If you look back to 2008, during the great financial crisis, gold lost 34% from its peak before bottoming and silver 60%. Each bottomed in October 2008 upon the Federal Reserve launching QE1 and Washington passing TARP shortly thereafter. The rallies that ensued were historic. At their heights in 2011, gold nearly tripled and silver rallied almost 500%.

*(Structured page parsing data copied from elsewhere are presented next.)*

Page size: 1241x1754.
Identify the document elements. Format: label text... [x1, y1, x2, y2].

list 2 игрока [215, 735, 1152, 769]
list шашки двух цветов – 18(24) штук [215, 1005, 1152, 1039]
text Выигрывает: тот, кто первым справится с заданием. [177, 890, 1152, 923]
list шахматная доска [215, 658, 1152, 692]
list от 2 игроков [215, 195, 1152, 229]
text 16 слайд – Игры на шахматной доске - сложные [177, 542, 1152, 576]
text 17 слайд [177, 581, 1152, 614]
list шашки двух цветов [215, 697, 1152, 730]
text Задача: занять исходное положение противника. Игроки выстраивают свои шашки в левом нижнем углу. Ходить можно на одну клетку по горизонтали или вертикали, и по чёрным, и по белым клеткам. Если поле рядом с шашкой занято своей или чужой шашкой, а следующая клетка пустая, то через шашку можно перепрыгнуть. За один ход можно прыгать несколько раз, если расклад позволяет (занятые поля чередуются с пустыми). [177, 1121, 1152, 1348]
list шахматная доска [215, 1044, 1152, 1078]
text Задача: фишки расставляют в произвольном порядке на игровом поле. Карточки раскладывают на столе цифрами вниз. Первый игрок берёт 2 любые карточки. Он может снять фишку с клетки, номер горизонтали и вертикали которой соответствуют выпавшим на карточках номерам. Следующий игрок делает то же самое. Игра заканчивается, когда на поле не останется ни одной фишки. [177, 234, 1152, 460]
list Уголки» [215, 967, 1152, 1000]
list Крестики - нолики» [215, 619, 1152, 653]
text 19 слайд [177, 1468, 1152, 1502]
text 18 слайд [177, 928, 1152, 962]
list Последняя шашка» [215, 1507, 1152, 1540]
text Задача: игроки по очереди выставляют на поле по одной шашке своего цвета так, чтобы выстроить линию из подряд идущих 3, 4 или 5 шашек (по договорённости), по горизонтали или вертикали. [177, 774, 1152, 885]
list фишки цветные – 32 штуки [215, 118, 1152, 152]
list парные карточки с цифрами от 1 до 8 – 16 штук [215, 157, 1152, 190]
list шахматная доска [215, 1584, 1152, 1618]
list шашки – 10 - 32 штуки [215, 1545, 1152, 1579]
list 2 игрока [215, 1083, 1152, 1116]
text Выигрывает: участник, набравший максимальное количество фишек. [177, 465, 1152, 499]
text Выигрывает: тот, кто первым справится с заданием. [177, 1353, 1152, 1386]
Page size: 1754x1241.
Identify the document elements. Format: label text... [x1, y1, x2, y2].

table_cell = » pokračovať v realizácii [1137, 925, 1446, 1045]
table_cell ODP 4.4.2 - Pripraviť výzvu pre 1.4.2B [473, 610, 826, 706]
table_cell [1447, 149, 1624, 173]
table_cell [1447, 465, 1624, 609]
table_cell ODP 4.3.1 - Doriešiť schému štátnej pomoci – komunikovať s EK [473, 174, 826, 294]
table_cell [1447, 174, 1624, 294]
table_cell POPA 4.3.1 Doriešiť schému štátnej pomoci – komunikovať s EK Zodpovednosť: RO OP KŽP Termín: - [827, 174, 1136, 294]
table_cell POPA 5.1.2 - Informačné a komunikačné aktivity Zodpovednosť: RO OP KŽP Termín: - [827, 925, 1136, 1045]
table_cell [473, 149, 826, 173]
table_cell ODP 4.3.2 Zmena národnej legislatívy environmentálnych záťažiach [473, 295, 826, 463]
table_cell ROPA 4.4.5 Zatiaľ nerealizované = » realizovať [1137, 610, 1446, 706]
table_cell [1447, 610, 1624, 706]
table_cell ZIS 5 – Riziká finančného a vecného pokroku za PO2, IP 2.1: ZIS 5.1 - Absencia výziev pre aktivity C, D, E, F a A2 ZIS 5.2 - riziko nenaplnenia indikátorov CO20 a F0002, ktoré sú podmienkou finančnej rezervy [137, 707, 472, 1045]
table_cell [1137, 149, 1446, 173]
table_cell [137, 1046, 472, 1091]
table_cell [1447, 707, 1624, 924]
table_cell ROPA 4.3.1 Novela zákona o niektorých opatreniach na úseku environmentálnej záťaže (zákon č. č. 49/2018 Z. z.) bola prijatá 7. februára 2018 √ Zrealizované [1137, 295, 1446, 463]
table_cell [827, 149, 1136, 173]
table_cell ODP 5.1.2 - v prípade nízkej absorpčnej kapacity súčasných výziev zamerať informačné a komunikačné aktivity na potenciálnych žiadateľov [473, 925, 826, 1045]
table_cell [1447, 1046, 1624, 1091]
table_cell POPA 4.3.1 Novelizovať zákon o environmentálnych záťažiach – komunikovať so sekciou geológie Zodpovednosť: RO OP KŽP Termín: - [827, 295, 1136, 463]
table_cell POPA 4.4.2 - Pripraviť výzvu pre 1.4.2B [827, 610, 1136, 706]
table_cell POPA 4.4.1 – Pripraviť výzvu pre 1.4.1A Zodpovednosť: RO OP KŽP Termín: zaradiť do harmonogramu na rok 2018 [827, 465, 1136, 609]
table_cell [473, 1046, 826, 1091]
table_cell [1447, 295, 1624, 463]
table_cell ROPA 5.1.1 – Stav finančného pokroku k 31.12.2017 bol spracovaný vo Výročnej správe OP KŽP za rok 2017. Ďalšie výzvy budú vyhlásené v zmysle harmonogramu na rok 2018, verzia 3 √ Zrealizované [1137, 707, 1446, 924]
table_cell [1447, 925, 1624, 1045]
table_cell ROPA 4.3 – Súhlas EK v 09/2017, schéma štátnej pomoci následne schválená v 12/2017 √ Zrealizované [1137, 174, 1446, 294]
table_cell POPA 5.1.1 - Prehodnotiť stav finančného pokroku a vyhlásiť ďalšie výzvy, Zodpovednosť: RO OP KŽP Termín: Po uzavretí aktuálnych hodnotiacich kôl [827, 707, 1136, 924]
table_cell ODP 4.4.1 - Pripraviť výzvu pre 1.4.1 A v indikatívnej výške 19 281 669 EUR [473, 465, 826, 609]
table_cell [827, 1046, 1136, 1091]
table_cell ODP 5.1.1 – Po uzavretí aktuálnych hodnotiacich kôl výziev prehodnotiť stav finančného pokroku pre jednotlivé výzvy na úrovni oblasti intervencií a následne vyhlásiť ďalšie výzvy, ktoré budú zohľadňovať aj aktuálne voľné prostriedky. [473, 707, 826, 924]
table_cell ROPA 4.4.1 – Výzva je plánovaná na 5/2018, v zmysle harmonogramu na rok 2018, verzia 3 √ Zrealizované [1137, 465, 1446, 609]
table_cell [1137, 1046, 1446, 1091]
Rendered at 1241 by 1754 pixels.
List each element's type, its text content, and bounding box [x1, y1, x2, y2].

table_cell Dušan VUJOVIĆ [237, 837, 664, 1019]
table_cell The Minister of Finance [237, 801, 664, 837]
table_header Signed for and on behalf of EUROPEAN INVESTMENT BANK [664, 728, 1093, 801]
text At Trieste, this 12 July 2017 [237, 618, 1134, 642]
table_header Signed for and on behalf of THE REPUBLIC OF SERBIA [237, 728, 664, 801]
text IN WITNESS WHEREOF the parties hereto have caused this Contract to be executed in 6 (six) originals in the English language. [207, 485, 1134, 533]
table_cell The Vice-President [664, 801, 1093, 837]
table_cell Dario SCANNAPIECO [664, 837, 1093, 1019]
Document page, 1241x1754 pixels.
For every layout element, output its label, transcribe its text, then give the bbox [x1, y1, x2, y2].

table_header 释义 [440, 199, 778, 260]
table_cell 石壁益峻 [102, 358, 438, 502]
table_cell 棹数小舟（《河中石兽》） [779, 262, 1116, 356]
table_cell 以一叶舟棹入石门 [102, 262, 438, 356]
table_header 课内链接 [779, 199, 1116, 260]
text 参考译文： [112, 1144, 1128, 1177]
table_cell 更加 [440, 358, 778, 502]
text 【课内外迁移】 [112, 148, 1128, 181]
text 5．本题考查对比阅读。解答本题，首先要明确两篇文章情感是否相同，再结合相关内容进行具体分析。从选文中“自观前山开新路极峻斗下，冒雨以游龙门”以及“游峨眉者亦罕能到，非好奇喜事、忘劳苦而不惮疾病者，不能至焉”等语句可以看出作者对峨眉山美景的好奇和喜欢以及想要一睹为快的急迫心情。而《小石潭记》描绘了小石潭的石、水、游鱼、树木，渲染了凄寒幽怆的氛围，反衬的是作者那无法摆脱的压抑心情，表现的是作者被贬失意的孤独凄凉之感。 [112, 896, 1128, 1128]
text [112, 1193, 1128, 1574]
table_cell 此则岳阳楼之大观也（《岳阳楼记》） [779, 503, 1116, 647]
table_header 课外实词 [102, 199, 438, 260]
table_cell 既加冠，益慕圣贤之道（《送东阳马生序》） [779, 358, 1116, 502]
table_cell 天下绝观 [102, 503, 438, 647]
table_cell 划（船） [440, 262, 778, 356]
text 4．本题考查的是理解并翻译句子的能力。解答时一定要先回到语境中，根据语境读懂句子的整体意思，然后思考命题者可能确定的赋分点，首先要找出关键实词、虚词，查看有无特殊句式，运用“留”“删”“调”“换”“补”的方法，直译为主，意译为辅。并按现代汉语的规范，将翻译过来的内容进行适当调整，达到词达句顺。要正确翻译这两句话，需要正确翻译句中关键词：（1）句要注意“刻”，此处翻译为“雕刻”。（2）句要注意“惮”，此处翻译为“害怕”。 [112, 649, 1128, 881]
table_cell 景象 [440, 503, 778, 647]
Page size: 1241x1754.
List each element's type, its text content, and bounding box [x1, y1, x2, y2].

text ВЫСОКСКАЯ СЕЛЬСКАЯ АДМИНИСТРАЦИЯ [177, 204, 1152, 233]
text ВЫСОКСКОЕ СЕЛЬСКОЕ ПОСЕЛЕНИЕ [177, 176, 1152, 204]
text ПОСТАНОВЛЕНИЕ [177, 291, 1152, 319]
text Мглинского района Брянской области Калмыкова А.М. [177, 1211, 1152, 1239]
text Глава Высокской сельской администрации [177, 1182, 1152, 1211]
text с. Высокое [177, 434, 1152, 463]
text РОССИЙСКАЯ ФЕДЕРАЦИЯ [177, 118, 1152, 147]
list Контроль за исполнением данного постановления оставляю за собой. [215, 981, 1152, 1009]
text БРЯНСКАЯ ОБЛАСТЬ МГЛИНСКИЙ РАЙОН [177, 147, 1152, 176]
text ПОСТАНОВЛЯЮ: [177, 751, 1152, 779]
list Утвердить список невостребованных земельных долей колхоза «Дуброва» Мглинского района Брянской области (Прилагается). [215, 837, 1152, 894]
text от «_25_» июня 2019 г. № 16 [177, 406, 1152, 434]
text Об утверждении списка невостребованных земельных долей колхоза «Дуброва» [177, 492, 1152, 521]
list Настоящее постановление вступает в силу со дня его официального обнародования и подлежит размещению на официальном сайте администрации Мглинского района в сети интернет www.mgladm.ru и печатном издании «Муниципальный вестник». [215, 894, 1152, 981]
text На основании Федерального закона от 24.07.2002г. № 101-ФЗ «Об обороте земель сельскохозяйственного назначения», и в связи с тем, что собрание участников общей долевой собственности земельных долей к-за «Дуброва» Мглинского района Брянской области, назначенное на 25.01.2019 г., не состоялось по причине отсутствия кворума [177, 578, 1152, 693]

But something happened this week: hope that President Donald Trump can orchestrate a truce between Saudi Arabia and Russia. Crude oil brought near-term strength to both silver and gold. The metals incurred strong waves of buying early Thursday and saw follow-through in part due to crude oil’s influence on inflation expectations.
The late week rally has gold on the brink of a breakout, one that needs silver to join the party. As seen in the chart below, gold is displaying a bullish inverse head and shoulders pattern with Feb. 28 and April 1 displaying the shoulders and that March 16 low and bottoming action being the head.
On the heels of the deflationary swoon, silver broke through a trendline dating back to 2001, as seen in the chart below. Its recovery, however, has a beautiful bull-flag pattern with the rally from March 20 to 25 being the flagpole and the consolidation over the coming days being a perfect flag pattern. This aligns a needed close above $15 in silver to not only break out of the bull-flag pattern but regain the 2001 trend line and fuel a massively bullish rally in gold, one that we would expect silver to join.